The MCP server lives in the upstream openclaw-thalamus npm package. The OpenClaw plugin shim that wires it up lives in openclaw-thalamus-plugin on ClawHub. Both are MIT.

What is in it

  • Packet store with content-hash resolver keys
  • Vector store with 9 namespaces (atoms.code, atoms.audit, atoms.plan, atoms.memory, atoms.audio.raw/text, atoms.image.raw/text, atoms.crossmodal)
  • Encoder daemon: Qwen3-Embedding-0.6B Q4_0 GGUF on Pi 5 CPU via llama.cpp
  • FAISS RaBitQ codebook compressing 1024-dim vectors to 128 bytes
  • MCP server with six tools: thalamus_route, thalamus_resolve, thalamus_search, thalamus_search_with_vector, thalamus_promote_packet, thalamus_telemetry
  • Optional Hailo HEFs for Whisper and CLIP encoders on the AI HAT

What is honestly measured

Direct measurements from the live Pi 5, paste-in verbatim from ~/.openclaw/thalamus/state/run_telemetry.jsonl:

  • Protocol-level token compression: 19.1 percent reduction on Captain spawn context (spawn_context_tokens 68 to compact_context_tokens 55) across the three sample runs the file currently holds.
  • Qwen3 warm encode: about 167 ms p50 on Pi 5 CPU.
  • BBQ codebook on 99,823 vectors (10 percent holdout): mean cosine 0.978, p10 0.985, p50 0.999. Trained in 17.6 minutes on a desktop with an RTX 3070; the Pi rebooted three times during the first attempt.

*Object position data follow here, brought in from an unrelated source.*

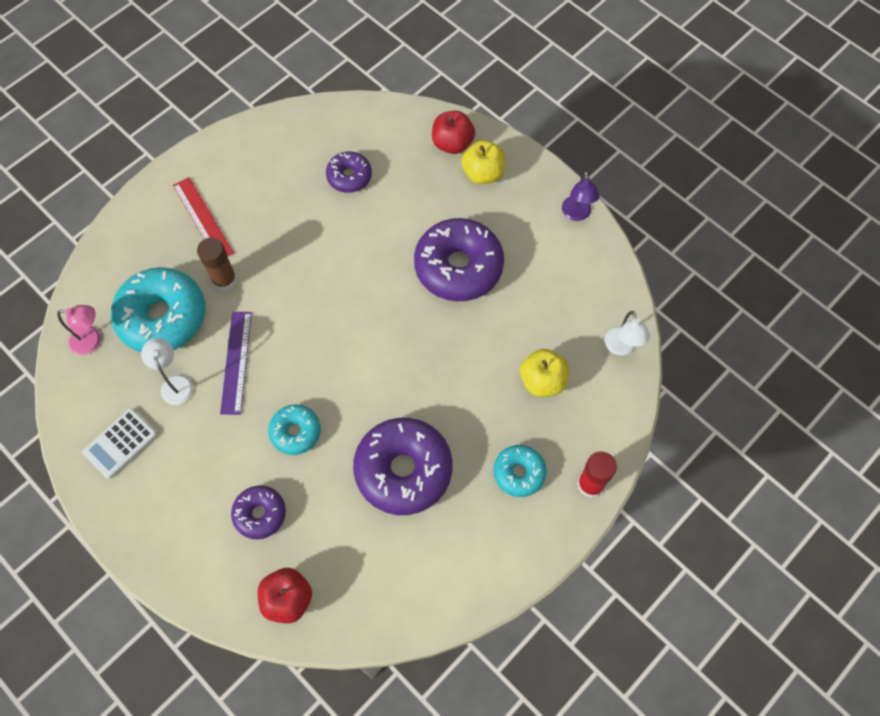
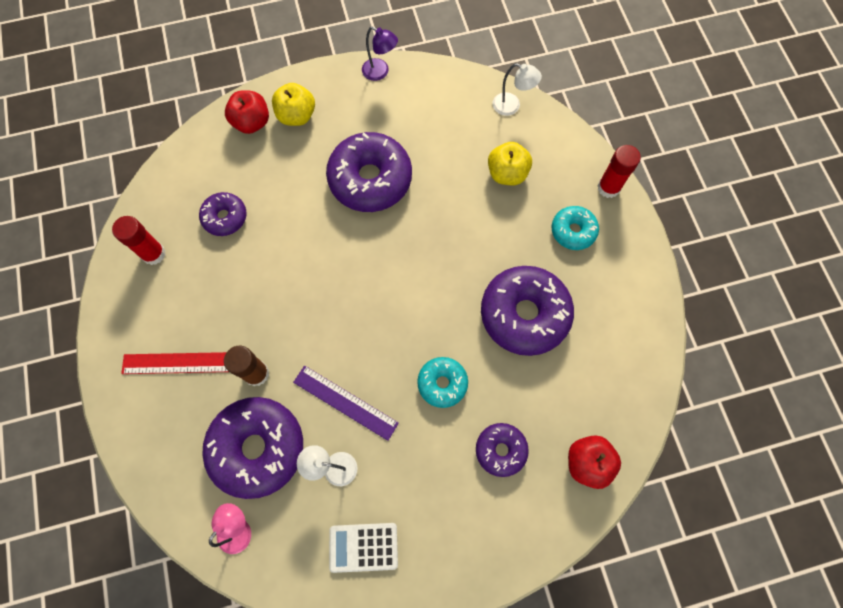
camera: 60 degrees left, 5 degrees up
(120, 443) = (363, 547): white calculator -> white calculator turned 105 degrees clockwise
(162, 317) = (257, 448): turquoise donut -> purple donut
(285, 145) = (153, 254): none -> red glue stick

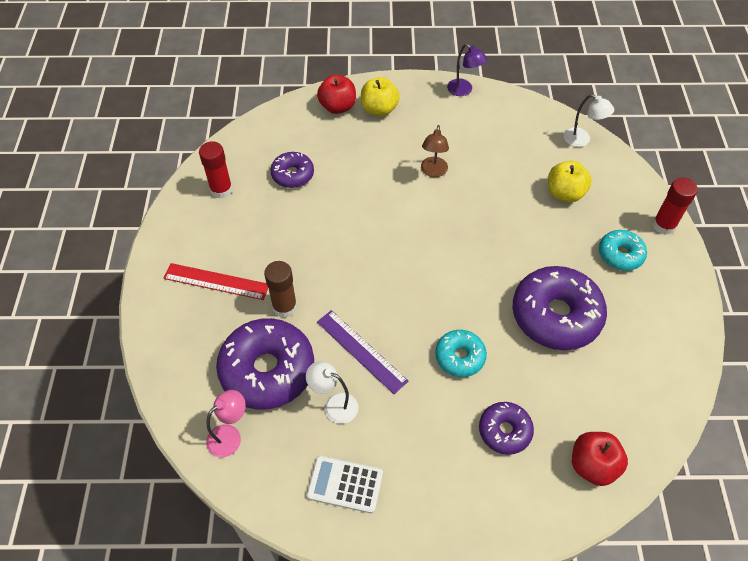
camera: 15 degrees right, 15 degrees down
(370, 179) = (433, 172): purple donut -> brown lamp

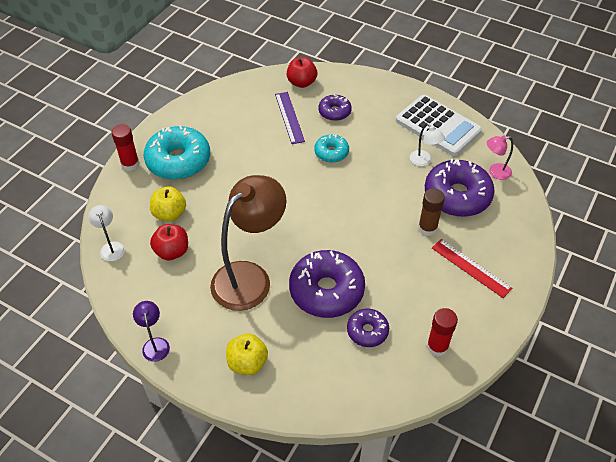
camera: 150 degrees left, 5 degrees down
(337, 107) = (283, 386): red apple -> red apple (172, 251)
(345, 484) = (438, 126): white calculator -> white calculator, size x1.79
(361, 351) = (390, 181): purple ruler -> purple ruler (289, 117)
(433, 172) = (249, 277): brown lamp -> brown lamp, size x2.32
(556, 315) = (254, 148): purple donut -> purple donut (326, 290)
(620, 254) = (178, 161): turquoise donut -> turquoise donut, size x1.86

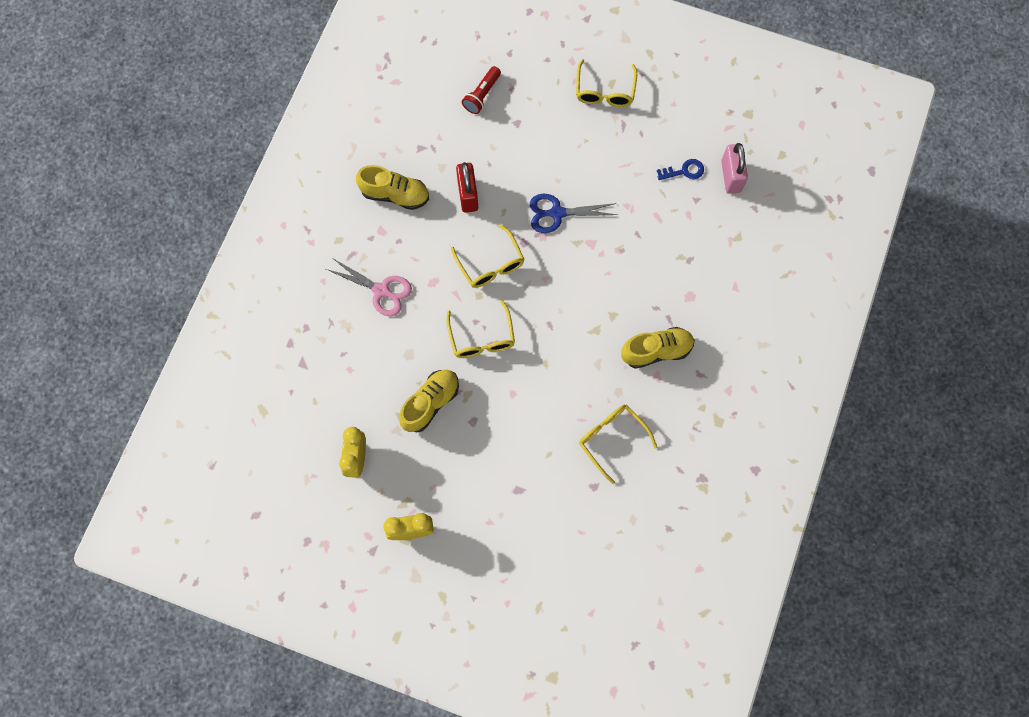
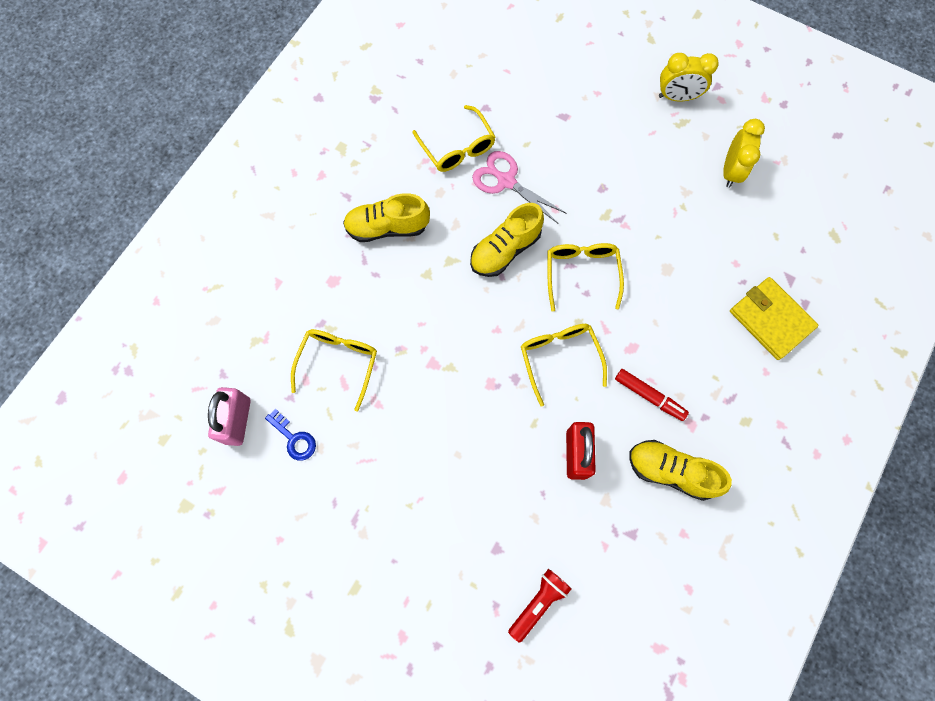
camera: 170 degrees left, 0 degrees up
(319, 324) = (771, 319): none -> yellow wallet
(381, 291) = (695, 347): pink scissors -> pink scissors (506, 181)
(416, 246) = (649, 396): none -> red marker
(430, 403) = (647, 213): yellow shoe -> yellow shoe (505, 250)
(557, 213) = (467, 409): blue scissors -> none
(605, 91) = (367, 577): yellow glasses -> yellow glasses (338, 363)
(684, 171) = (294, 438): blue key -> blue key turned 135 degrees counterclockwise

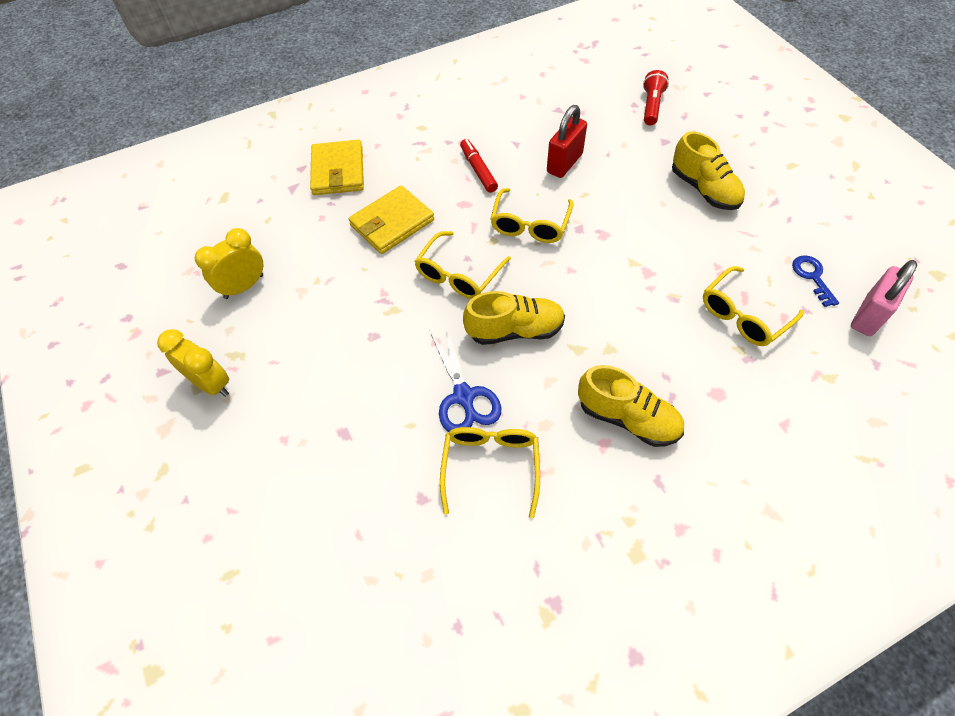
camera: 145 degrees left, 15 degrees down
(506, 181) = (464, 397): pink scissors -> blue scissors
(538, 602) = (651, 106): red flashlight -> red flashlight turned 120 degrees clockwise
(670, 471) = (502, 126): yellow shoe -> yellow shoe (704, 189)
(674, 292) = (392, 222): none -> yellow wallet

The combined “packet handoff plus protocol” figure that appears in earlier README drafts compares against a hypothetical naive transcript paste baseline I did not run side by side, so I treat it as a single-machine direction signal, not a benchmark. The 19.1 percent figure is the only end-to-end number with a real before-and-after on the same workload.

The raw paste-ins live in BENCHMARKS.md on the openclaw-thalamus repo.

What is not Hailo

Hailo HEFs are wired for Whisper-encoder, CLIP-text, CLIP-image. The Hailo10H is detected and the HEFs are on disk. The Qwen3 text embedding does not run on Hailo. LLM and embedding GGUFs cannot run on Hailo10H; the device is for the audio and image encoders. The text encoder stays on CPU via llama.cpp.

Install

openclaw plugins install clawhub:openclaw-thalamus-plugin

The shim auto-installs the upstream openclaw-thalamus npm package as a dependency. No --dangerously-force-unsafe-install flag needed.

After install, wire the MCP server in ~/.openclaw/openclaw.json:

{
  "mcpServers": [
    { "name": "thalamus", "command": "openclaw-thalamus-mcp" }
  ]
}

Restart the gateway: systemctl --user restart openclaw-gateway. The MCP tools should appear in the OpenClaw tool registry.

Asking for help

Single-developer numbers are not enough to claim anything portable. If anyone runs this on their own crew, I would like to see your before-and-after spawn-context counts. Especially if the protocol-level compression does not generalise, I want to know early.